Cairo International Airport is simple but clean & has free wifi! Take note Heathrow, which does not and instead charges you for a wifi service that packed in on you less than five minutes after you've paid for it. The process of leaving the airport is pretty straightforward but before you clear customs you purchase your visa at a cost of USD$15 to receive a visa stamp before queuing to be processed. Despite the fact I landed as a bunch of other flights did the process was pretty quick for a Country that I've been told runs at a much slower pace than one might be used to.
Whilst almost every second car in Egypt is a taxi I did not want a repeat of Mexico and so pre-booked mine via my hotel. Akhem, a rather jovial Egyptian greeted me as I walked into the arrivals area and whisked me away from all the touts who are all over you like a rash pretty much instantly. Yet despite the scams, hassles & hustlers, Egyptians take hospitality seriously and you soon learn to distinguish between the genuine and the "Hello sucker" types. Akhem was a joy to chat with as he drove his Peugeot 504 like he was racing Formula 1. Before I knew it we had weaved our way through the mayhem of Cairo and I was at my hotel.

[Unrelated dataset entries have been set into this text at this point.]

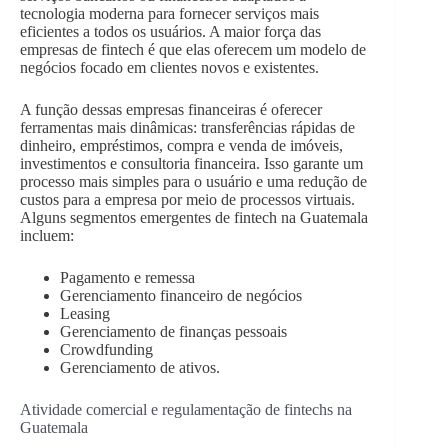
tecnologia moderna para fornecer serviços mais
eficientes a todos os usuários. A maior força das
empresas de fintech é que elas oferecem um modelo de
negócios focado em clientes novos e existentes.
A função dessas empresas financeiras é oferecer
ferramentas mais dinâmicas: transferências rápidas de
dinheiro, empréstimos, compra e venda de imóveis,
investimentos e consultoria financeira. Isso garante um
processo mais simples para o usuário e uma redução de
custos para a empresa por meio de processos virtuais.
Alguns segmentos emergentes de fintech na Guatemala
incluem:
Pagamento e remessa
Gerenciamento financeiro de negócios
Leasing
Gerenciamento de finanças pessoais
Crowdfunding
Gerenciamento de ativos.
Atividade comercial e regulamentação de fintechs na
Guatemala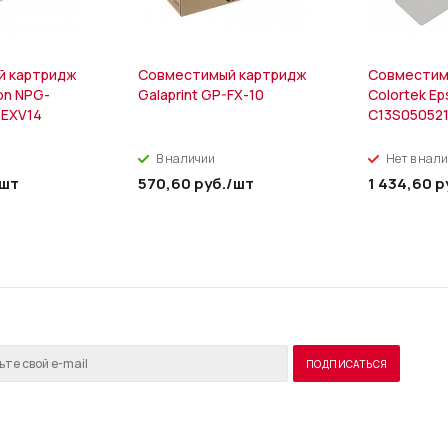
й картридж
Совместимый картридж
Совместим
on NPG-
Galaprint GP-FX-10
Colortek E
-EXV14
C13S05052
В наличии
Нет в нал
/шт
570,60
руб.
/шт
1 434,60
р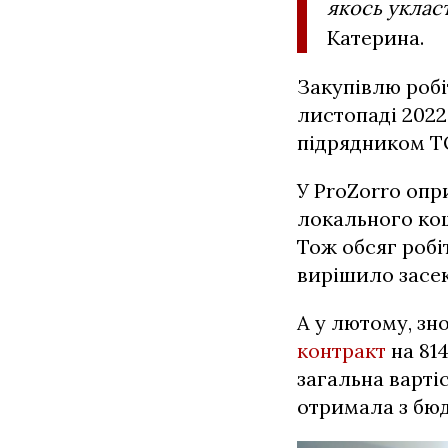
якось укласт
Катерина.
Закупівлю робі
листопаді 2022
підрядником Т
У ProZorro опр
локального кош
Тож обсяг робі
вирішило засек
А у лютому, зн
контракт
на 814
загальна варті
отримала з бюд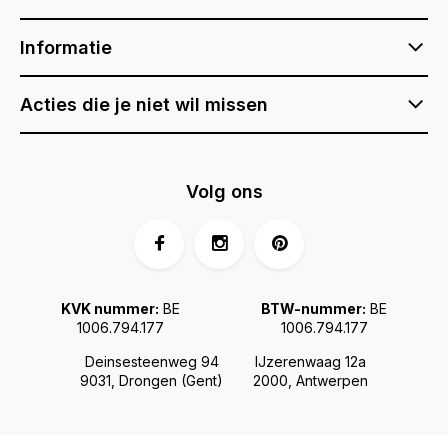
Informatie
Acties die je niet wil missen
Volg ons
KVK nummer:
BE
BTW-nummer:
BE
1006.794.177
1006.794.177
Deinsesteenweg 94
IJzerenwaag 12a
9031, Drongen (Gent)
2000, Antwerpen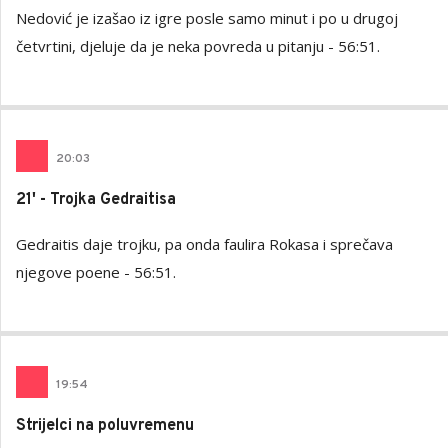
Nedović je izašao iz igre posle samo minut i po u drugoj
četvrtini, djeluje da je neka povreda u pitanju - 56:51.
20
:
03
21' - Trojka Gedraitisa
Gedraitis daje trojku, pa onda faulira Rokasa i sprečava
njegove poene - 56:51.
19
:
54
Strijelci na poluvremenu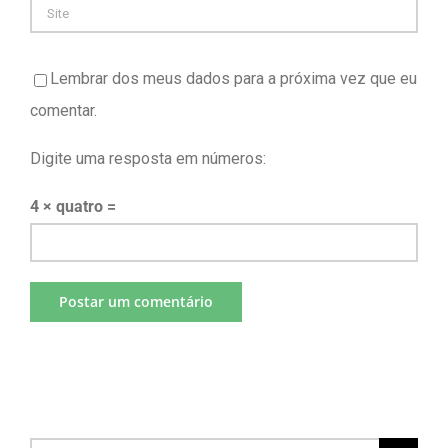
Lembrar dos meus dados para a próxima vez que eu
comentar.
Digite uma resposta em números:
4 × quatro =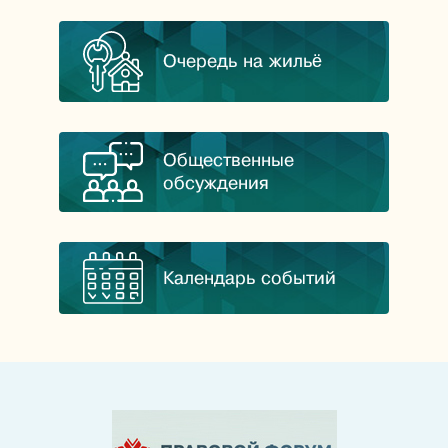
Очередь на жильё
Общественные
обсуждения
Календарь событий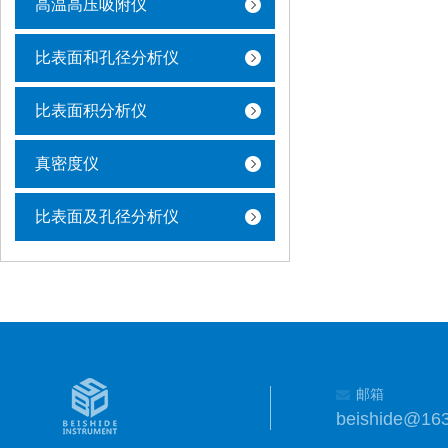
高温高压吸附仪
比表面和孔径分析仪
比表面积分析仪
真密度仪
比表面及孔径分析仪
邮箱
beishide@16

Approximately 22 million people live in Cairo. Yes... 22 million. Only 34 million people live in Canada!!! As dusk arrived the city sprang to life as everyone and their mother came out to feast & get festive. What a great time to wander the streets and absorb the sights, sounds and smells. The crowds are like nothing I've ever seen before in my life. You basically weave your way in amongst everyone else weaving their way in amongst everyone weaving their way amongst... You get the picture. And when it comes to crossing the street you basically are playing chicken dare and your life WILL flash before your eyes.
Interestingly at Midan Tahrir, there were lots of police with riot shields. The mood however wasn't one that I felt required me to do a quick about turn. There was a peaceful demonstration occurring and relations between protesters and police was relaxed. I am lead to believe it was some form of protest against Murabak, who is currently standing trial for the deaths of peaceful protesters during the 2011 Egyptian Revolution. It has been an interesting year for Egypt politically and will no doubt continue to be so whilst the trial continues.
In 3 wonderful hours I was hounded by papyrus sellers, hissed at (I was beginning to
wonder if I was in a city of snakes!), followed by several people at different times trying to become my best friend (this will be one of the "hello sucker" types of hospitality), taken into a scent emporium where I smelt the essences of lotus, papyrus and musk, drank tea with the locals, witnessed the 5th & final prayer of the day and bartered for a headscarf so that I could be respectful & cover my head when I went to look at the Mosques.
And the highlight of the evening? I got about as authentically Egyptian as one can get and partook in the tradition that is the sheesha. I opted for the tobacco and molasses mix that was soaked in apple juice (tufah). A decorated bulbous water-filled glass pipe was brought to my table with hot coals and I was told to enjoy. As I drew back the gloriously fragrant smoke that is filtered through the water, I tried to ignore the fact that I had read that the large volumes of smoke being inhaled into your lungs over the period of an hour equals the amount of tar as smoking about a packet of cigarettes. It was definitely worth temporarily breaking my usual healthy lifestyle for.
Interestingly when asked how long I had been in Cairo I was met with a reply of "and you're still smiling?" I suspect though that as long as you embrace the good, the bad & the ugly of this City there is no reason why that smile ever has to leave your face. Welcome to Cairo!